Re: [PATCH 0/4] get_user_pages*() and RDMA: first steps

From: Jerome Glisse <jglisse@redhat.com>
To: John Hubbard <jhubbard@nvidia.com>
Cc: john.hubbard@gmail.com, Matthew Wilcox <willy@infradead.org>,
	Michal Hocko <mhocko@kernel.org>,
	Christopher Lameter <cl@linux.com>,
	Jason Gunthorpe <jgg@ziepe.ca>,
	Dan Williams <dan.j.williams@intel.com>, Jan Kara <jack@suse.cz>,
	Al Viro <viro@zeniv.linux.org.uk>,
	linux-mm@kvack.org, LKML <linux-kernel@vger.kernel.org>,
	linux-rdma <linux-rdma@vger.kernel.org>,
	linux-fsdevel@vger.kernel.org,
	Christian Benvenuti <benve@cisco.com>,
	Dennis Dalessandro <dennis.dalessandro@intel.com>,
	Doug Ledford <dledford@redhat.com>,
	Mike Marciniszyn <mike.marciniszyn@intel.com>
Subject: Re: [PATCH 0/4] get_user_pages*() and RDMA: first steps
Date: Sat, 29 Sep 2018 04:46:09 -0400	[thread overview]
Message-ID: <20180929084608.GA3188@redhat.com> (raw)

| Required task |
Write out every email address in the message header above whose domain is vger.kernel.org.

| Excerpted records |
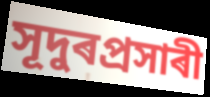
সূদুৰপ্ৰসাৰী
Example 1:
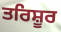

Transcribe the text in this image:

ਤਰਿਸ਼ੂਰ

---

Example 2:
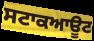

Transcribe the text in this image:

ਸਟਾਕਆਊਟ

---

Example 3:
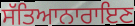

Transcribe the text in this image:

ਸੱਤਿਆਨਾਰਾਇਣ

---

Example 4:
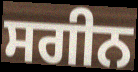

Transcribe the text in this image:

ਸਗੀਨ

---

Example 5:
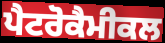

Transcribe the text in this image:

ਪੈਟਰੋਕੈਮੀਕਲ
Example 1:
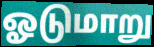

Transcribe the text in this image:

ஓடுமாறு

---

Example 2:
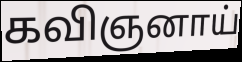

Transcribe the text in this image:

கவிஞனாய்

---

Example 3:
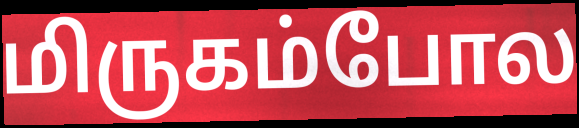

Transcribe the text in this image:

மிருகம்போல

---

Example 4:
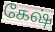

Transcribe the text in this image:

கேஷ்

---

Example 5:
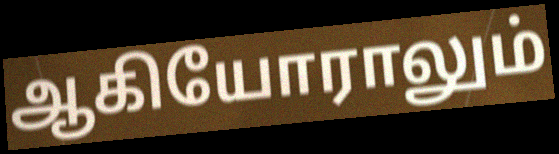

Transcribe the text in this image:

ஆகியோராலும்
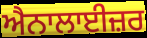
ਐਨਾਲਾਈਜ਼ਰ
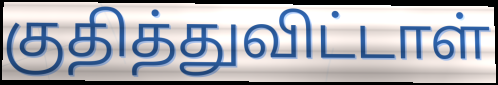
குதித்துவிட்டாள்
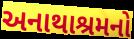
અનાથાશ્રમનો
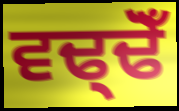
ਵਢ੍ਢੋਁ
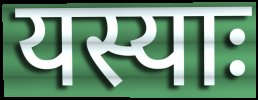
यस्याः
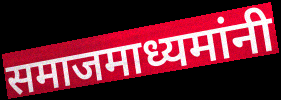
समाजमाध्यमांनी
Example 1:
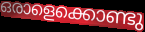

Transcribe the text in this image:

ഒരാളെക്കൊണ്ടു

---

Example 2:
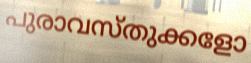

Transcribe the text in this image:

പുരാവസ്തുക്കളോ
--
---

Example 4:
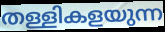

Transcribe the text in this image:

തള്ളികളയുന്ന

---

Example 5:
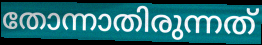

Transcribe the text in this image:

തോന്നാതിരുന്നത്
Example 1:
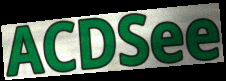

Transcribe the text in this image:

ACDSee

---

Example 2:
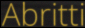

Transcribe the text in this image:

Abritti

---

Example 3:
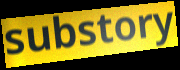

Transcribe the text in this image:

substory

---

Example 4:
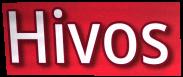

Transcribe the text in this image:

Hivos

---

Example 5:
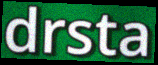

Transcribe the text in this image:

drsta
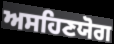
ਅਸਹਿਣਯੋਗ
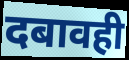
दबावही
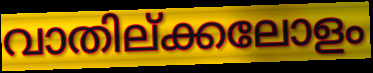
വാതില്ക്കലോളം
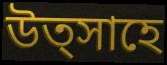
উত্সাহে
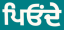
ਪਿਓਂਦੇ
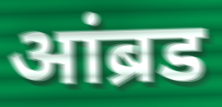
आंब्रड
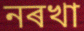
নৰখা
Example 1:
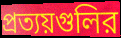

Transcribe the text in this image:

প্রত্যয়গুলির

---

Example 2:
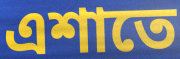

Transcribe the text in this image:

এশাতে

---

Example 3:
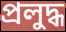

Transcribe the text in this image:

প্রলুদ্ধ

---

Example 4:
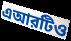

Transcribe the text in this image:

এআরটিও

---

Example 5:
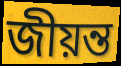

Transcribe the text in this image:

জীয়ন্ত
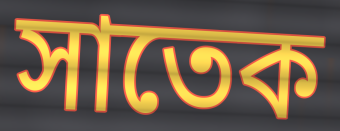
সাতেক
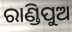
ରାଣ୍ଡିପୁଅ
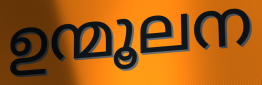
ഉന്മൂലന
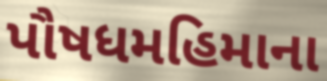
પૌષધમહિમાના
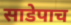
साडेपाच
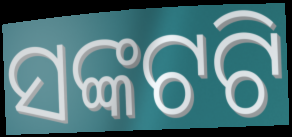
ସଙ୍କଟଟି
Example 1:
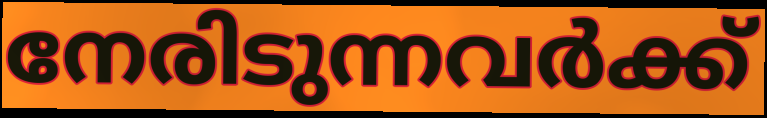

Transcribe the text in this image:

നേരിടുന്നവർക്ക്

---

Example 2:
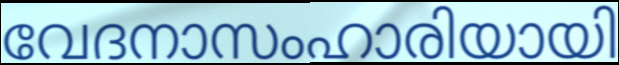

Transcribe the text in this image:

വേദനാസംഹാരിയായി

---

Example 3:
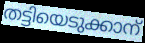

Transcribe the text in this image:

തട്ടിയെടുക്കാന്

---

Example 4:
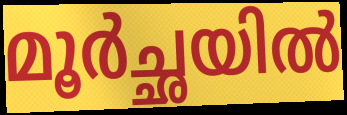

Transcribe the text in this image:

| Result for this exercise |
linux-kernel@vger.kernel.org
linux-rdma@vger.kernel.org
linux-fsdevel@vger.kernel.org